• EXERCISE DESCRIPTION:
Each line in the entries below that holds the word "applications" belongs in the answer.

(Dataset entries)
══════════

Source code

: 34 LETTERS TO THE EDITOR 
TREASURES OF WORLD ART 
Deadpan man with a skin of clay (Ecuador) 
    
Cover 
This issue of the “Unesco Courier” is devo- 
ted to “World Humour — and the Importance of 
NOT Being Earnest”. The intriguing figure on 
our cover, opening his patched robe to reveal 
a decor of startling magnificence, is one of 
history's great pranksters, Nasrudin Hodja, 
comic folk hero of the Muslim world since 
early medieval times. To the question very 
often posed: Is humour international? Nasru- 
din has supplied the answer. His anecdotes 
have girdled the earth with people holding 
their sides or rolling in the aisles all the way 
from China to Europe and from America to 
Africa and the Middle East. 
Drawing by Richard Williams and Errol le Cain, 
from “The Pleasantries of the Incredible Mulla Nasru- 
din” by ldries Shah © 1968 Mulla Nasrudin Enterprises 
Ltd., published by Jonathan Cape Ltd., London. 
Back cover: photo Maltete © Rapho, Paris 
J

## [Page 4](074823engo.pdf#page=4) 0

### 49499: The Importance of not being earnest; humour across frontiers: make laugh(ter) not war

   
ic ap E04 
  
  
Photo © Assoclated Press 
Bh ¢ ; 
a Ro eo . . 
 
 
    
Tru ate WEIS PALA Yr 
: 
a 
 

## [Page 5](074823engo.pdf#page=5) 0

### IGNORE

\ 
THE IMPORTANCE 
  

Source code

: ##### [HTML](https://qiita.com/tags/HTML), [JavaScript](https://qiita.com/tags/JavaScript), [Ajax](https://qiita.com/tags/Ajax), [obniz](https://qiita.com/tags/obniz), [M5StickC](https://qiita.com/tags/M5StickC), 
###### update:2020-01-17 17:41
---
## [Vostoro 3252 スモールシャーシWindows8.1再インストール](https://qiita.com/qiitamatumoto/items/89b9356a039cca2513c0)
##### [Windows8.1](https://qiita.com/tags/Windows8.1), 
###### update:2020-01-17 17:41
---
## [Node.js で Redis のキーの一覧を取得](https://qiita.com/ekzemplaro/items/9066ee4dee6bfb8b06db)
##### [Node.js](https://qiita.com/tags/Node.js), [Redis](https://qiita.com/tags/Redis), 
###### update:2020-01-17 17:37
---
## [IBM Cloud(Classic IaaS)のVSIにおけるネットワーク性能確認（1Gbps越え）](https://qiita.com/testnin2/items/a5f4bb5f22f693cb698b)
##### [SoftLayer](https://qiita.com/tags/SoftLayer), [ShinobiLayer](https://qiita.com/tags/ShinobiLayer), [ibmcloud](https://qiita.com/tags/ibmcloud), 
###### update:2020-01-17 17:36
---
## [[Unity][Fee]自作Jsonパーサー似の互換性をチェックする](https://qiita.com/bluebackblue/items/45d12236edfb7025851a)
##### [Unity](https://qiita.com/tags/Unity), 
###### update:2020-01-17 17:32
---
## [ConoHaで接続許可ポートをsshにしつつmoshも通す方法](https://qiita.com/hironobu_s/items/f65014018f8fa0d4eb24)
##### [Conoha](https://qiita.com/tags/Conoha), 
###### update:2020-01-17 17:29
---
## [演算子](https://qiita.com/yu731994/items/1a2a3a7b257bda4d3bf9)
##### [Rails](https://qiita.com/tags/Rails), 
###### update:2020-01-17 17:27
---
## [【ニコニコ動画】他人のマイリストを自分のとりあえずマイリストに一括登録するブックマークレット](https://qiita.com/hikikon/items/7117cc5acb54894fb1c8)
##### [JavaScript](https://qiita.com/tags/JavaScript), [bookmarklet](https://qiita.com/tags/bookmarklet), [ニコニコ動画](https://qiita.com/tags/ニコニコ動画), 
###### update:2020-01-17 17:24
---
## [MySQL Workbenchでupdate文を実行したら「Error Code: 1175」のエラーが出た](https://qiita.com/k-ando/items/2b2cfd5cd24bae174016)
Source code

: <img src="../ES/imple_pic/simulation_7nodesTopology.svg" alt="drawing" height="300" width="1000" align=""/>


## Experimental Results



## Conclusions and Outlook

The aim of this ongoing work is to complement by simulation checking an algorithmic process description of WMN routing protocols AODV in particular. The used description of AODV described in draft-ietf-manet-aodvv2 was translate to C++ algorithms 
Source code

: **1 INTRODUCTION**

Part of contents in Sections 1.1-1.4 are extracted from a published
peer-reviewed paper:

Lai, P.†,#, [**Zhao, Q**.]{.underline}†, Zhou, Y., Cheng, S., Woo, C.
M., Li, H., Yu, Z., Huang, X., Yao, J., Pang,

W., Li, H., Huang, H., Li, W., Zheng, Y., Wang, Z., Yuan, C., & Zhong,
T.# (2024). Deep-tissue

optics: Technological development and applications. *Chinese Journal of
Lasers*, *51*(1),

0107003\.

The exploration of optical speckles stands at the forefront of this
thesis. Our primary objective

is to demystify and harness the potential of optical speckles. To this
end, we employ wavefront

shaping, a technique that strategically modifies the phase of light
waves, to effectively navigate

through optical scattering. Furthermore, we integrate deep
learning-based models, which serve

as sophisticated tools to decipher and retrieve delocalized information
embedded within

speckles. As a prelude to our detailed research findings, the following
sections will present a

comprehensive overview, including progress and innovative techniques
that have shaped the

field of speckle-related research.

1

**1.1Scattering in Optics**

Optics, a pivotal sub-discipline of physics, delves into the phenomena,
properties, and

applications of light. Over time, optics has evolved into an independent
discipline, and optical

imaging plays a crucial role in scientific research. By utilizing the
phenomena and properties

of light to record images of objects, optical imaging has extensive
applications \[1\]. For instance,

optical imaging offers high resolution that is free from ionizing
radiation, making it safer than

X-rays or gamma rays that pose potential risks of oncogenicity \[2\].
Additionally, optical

══════════

• PROBLEM SOLUTION:
optics: Technological development and applications. *Chinese Journal of
applications of light. Over time, optics has evolved into an independent
applications \[1\]. For instance,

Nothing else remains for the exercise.